Hlophe’s confidant and University of Cape Town administrator Paul Ngobeni told the M&G that Hlophe’s team will not only argue bias but that the hearings had not been properly constituted because of the exclusion of Justice Minister Enver Surty.
Surty recused himself on the grounds that he facilitated settlement talks between Hlophe and the 13 Constitutional Court judges who laid a complaint against Hlophe last year.
Hlophe’s team will use a legal opinion the JSC commissioned last June from Cape-based senior counsel Owen Rogers on how JSC hearings should be constituted. The M&G has seen Rogers’s written opinion, which was originally commissioned to explain the legal implications of both Chief Justice Pius Langa’s and Deputy Chief Justice Dikgang Moseneke’s inability to chair the hearing into Hlophe.

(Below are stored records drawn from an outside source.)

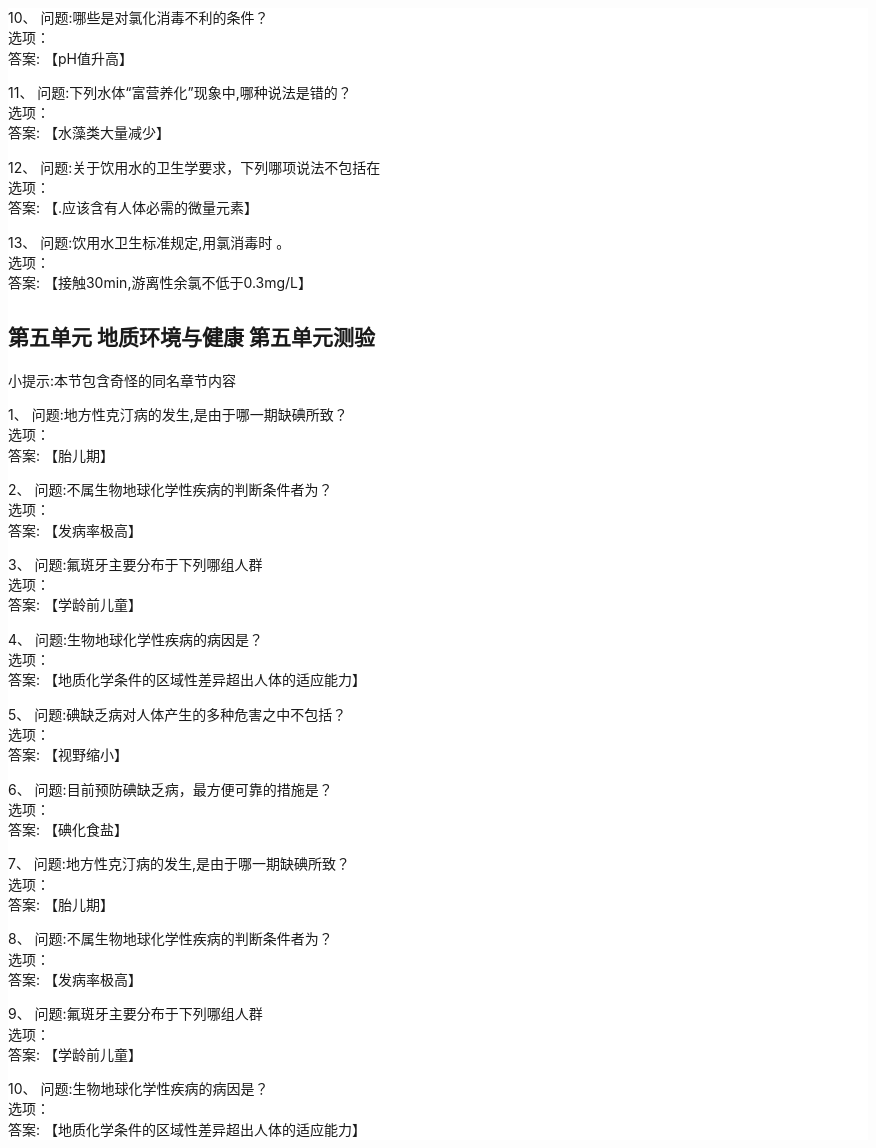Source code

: 10、 问题:哪些是对氯化消毒不利的条件？  
选项：  
答案: 【pH值升高】

11、 问题:下列水体“富营养化”现象中,哪种说法是错的？  
选项：  
答案: 【水藻类大量减少】

12、 问题:关于饮用水的卫生学要求，下列哪项说法不包括在  
选项：  
答案: 【.应该含有人体必需的微量元素】

13、 问题:饮用水卫生标准规定,用氯消毒时 。  
选项：  
答案: 【接触30min,游离性余氯不低于0.3mg/L】

## 第五单元 地质环境与健康 第五单元测验

小提示:本节包含奇怪的同名章节内容

1、 问题:地方性克汀病的发生,是由于哪一期缺碘所致？  
选项：  
答案: 【胎儿期】

2、 问题:不属生物地球化学性疾病的判断条件者为？  
选项：  
答案: 【发病率极高】

3、 问题:氟斑牙主要分布于下列哪组人群  
选项：  
答案: 【学龄前儿童】

4、 问题:生物地球化学性疾病的病因是？  
选项：  
答案: 【地质化学条件的区域性差异超出人体的适应能力】

5、 问题:碘缺乏病对人体产生的多种危害之中不包括？  
选项：  
答案: 【视野缩小】

6、 问题:目前预防碘缺乏病，最方便可靠的措施是？  
选项：  
答案: 【碘化食盐】

7、 问题:地方性克汀病的发生,是由于哪一期缺碘所致？  
选项：  
答案: 【胎儿期】

8、 问题:不属生物地球化学性疾病的判断条件者为？  
选项：  
答案: 【发病率极高】

9、 问题:氟斑牙主要分布于下列哪组人群  
选项：  
答案: 【学龄前儿童】

10、 问题:生物地球化学性疾病的病因是？  
选项：  
答案: 【地质化学条件的区域性差异超出人体的适应能力】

On that point, Rogers wrote that it would be ”patently absurd if the JSC were precluded from dealing with a matter simply because neither the Chief Justice nor his Deputy were able to participate”.
But regarding the participation of other JSC members, Rogers referred to the ”prima facie position that the JSC can perform its functions only if all the current incumbents participate … Accordingly, while I think it would be highly desirable for the legislation to be amended to permit the JSC to function by reduced quorum, I must conclude that this is currently not permissible.”